Stored items from a collection
** start **

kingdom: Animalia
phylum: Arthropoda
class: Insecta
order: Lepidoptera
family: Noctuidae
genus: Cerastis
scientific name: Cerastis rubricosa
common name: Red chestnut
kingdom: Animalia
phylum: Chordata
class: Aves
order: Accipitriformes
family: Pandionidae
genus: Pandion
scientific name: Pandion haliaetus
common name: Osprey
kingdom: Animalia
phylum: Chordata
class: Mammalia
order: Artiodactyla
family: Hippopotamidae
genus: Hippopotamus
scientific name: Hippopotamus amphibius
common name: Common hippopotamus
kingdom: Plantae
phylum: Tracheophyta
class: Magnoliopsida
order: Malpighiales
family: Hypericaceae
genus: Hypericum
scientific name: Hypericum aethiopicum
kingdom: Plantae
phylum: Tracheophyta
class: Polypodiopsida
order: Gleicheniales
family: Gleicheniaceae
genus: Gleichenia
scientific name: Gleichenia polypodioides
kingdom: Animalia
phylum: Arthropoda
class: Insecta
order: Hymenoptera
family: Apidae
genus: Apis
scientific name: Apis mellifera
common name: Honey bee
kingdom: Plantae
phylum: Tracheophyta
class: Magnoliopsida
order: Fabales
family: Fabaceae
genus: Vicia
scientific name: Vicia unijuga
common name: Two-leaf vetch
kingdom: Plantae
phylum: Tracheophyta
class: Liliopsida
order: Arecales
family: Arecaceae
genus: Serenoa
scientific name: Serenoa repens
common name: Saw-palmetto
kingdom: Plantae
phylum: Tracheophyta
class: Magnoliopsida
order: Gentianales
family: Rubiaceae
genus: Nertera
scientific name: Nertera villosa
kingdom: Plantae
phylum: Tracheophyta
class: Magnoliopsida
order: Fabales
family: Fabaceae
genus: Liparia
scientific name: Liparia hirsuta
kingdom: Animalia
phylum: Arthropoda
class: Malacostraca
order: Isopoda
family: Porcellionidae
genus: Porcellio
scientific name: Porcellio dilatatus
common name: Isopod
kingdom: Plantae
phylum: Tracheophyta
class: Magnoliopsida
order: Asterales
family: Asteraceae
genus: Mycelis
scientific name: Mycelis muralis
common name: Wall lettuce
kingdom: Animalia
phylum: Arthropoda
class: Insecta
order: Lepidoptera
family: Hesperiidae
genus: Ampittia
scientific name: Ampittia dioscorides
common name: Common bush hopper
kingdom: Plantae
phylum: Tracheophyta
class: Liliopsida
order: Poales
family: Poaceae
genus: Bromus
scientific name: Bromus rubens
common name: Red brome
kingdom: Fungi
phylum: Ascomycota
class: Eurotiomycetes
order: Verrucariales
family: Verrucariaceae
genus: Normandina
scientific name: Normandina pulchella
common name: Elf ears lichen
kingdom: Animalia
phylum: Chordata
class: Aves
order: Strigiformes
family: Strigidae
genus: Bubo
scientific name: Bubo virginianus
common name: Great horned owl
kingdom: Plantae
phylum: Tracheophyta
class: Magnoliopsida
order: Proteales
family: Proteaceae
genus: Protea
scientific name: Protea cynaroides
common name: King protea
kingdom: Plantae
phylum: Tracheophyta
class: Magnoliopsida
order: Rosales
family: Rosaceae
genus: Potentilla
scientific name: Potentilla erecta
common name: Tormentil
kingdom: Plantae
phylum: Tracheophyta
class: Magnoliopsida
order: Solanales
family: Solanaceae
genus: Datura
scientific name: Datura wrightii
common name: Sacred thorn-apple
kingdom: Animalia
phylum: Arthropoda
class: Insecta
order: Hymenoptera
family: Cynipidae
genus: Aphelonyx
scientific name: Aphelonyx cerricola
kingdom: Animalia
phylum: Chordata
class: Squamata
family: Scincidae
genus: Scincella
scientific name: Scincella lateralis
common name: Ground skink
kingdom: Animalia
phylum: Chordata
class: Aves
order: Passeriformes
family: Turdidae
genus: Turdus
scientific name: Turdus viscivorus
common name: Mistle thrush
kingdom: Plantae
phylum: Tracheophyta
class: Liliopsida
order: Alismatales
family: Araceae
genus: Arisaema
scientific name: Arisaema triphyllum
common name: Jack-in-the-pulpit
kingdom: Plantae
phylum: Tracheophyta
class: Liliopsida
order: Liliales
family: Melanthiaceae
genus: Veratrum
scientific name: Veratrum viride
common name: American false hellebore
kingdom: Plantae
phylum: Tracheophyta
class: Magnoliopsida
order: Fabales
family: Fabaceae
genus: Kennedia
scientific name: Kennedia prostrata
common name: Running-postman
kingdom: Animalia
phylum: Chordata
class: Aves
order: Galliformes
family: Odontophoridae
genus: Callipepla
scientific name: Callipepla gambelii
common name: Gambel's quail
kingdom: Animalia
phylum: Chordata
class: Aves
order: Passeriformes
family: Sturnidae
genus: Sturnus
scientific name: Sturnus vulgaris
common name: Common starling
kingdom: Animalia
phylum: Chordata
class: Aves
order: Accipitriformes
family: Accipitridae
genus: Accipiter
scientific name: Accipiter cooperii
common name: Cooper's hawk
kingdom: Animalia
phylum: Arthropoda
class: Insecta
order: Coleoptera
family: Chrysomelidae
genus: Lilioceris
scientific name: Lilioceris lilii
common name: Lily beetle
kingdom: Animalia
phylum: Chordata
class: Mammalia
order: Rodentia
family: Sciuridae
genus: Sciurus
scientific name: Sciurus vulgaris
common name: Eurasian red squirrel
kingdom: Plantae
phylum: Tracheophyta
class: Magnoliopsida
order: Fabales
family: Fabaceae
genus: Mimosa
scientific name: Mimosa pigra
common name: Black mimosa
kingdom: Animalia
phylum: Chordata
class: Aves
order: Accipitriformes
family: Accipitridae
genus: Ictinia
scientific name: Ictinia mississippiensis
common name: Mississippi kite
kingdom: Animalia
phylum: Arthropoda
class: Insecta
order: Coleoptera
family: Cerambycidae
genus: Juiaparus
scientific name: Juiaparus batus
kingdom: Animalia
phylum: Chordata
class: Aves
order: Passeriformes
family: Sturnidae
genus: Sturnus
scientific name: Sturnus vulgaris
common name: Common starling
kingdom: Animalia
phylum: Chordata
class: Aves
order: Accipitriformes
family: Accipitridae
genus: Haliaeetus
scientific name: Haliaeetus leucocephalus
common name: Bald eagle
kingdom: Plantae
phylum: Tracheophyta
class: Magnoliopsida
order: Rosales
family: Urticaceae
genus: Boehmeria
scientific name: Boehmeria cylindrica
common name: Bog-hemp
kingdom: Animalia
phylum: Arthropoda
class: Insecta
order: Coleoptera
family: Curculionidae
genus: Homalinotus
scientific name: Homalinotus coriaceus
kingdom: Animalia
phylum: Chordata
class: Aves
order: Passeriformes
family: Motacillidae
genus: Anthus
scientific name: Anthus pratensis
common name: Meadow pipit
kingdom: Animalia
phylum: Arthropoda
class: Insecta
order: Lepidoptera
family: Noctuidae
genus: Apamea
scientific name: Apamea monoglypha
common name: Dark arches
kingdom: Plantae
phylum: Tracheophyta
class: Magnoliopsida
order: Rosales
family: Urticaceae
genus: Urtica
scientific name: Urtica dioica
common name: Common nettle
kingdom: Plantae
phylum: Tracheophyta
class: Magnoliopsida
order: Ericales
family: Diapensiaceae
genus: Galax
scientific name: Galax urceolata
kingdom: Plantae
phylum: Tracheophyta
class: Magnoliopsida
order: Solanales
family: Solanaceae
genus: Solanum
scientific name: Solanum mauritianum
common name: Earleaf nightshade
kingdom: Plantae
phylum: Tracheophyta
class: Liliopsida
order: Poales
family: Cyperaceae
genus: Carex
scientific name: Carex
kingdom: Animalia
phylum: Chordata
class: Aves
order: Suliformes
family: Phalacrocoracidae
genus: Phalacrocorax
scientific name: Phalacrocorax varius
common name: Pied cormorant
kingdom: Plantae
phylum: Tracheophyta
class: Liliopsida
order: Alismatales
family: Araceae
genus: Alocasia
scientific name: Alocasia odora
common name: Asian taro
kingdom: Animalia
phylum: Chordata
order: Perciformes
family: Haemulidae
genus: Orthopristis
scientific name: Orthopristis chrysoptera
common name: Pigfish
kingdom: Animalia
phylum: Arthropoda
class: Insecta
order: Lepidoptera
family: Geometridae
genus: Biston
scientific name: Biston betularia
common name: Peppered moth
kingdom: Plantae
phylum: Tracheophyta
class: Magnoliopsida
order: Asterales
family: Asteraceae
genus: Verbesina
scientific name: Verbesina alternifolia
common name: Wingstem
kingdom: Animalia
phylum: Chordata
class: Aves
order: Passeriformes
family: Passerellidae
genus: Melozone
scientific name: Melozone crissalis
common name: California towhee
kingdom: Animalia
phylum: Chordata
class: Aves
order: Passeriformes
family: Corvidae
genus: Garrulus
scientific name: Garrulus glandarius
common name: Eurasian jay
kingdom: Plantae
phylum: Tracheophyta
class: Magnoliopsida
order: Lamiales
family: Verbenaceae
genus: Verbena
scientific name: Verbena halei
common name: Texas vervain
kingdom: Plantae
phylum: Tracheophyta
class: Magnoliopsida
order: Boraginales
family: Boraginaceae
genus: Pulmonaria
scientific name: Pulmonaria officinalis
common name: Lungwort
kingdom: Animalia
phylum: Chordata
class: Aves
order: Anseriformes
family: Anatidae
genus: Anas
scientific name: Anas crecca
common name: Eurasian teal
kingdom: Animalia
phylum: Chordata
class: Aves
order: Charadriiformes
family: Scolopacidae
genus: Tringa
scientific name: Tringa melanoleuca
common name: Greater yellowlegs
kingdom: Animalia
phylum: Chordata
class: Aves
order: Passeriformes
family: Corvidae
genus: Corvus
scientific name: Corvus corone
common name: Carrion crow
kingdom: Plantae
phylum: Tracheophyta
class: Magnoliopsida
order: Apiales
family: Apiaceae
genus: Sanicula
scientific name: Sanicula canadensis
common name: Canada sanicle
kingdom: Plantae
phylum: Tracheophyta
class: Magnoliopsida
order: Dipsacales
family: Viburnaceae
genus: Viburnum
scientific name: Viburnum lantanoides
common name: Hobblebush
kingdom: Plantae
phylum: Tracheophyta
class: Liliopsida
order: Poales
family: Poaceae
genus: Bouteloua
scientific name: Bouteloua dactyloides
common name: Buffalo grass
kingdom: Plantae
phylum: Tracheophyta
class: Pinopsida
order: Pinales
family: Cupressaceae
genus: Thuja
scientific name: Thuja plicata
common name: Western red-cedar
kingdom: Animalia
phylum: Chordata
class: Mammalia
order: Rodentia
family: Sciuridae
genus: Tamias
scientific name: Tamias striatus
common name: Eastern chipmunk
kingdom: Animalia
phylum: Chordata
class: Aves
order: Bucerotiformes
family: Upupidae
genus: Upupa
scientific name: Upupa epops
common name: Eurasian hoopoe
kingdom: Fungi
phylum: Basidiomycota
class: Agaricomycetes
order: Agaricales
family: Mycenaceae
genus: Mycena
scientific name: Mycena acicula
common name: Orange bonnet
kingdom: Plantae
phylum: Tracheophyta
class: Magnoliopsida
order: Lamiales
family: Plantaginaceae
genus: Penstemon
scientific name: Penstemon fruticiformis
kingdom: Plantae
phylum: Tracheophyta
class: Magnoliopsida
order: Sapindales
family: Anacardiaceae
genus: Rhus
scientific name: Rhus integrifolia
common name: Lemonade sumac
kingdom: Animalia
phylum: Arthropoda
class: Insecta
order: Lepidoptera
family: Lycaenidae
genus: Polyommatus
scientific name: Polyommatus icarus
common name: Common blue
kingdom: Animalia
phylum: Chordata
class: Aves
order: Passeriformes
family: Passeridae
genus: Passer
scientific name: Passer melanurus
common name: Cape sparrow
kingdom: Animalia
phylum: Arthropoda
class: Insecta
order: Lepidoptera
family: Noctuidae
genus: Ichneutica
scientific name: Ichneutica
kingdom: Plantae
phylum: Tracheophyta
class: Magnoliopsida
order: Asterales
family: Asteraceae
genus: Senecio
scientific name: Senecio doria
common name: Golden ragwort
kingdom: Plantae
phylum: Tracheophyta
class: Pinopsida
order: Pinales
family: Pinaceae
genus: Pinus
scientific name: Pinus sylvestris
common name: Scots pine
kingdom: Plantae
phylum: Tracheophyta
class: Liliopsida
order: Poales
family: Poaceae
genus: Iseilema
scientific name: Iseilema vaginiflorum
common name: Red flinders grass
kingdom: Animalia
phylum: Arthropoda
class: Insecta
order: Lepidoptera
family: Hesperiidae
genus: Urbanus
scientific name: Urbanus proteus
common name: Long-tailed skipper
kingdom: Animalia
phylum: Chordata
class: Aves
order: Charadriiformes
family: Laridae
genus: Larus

** end **

DESCRIPTION OF THE TASK → Lay out the rows from the very first one through the line containing "order: Gentianales" as a two-column CSV with the headers rank and name. Give one line per row, with its text under rank and its answer under name, each in a single quoted field with any line breaks turned into spaces.

FINAL RESULT →
rank,name
"kingdom:","Animalia"
"phylum:","Arthropoda"
"class:","Insecta"
"order:","Lepidoptera"
"family:","Noctuidae"
"genus:","Cerastis"
"scientific name:","Cerastis rubricosa"
"common name:","Red chestnut"
"kingdom:","Animalia"
"phylum:","Chordata"
"class:","Aves"
"order:","Accipitriformes"
"family:","Pandionidae"
"genus:","Pandion"
"scientific name:","Pandion haliaetus"
"common name:","Osprey"
"kingdom:","Animalia"
"phylum:","Chordata"
"class:","Mammalia"
"order:","Artiodactyla"
"family:","Hippopotamidae"
"genus:","Hippopotamus"
"scientific name:","Hippopotamus amphibius"
"common name:","Common hippopotamus"
"kingdom:","Plantae"
"phylum:","Tracheophyta"
"class:","Magnoliopsida"
"order:","Malpighiales"
"family:","Hypericaceae"
"genus:","Hypericum"
"scientific name:","Hypericum aethiopicum"
"kingdom:","Plantae"
"phylum:","Tracheophyta"
"class:","Polypodiopsida"
"order:","Gleicheniales"
"family:","Gleicheniaceae"
"genus:","Gleichenia"
"scientific name:","Gleichenia polypodioides"
"kingdom:","Animalia"
"phylum:","Arthropoda"
"class:","Insecta"
"order:","Hymenoptera"
"family:","Apidae"
"genus:","Apis"
"scientific name:","Apis mellifera"
"common name:","Honey bee"
"kingdom:","Plantae"
"phylum:","Tracheophyta"
"class:","Magnoliopsida"
"order:","Fabales"
"family:","Fabaceae"
"genus:","Vicia"
"scientific name:","Vicia unijuga"
"common name:","Two-leaf vetch"
"kingdom:","Plantae"
"phylum:","Tracheophyta"
"class:","Liliopsida"
"order:","Arecales"
"family:","Arecaceae"
"genus:","Serenoa"
"scientific name:","Serenoa repens"
"common name:","Saw-palmetto"
"kingdom:","Plantae"
"phylum:","Tracheophyta"
"class:","Magnoliopsida"
"order:","Gentianales"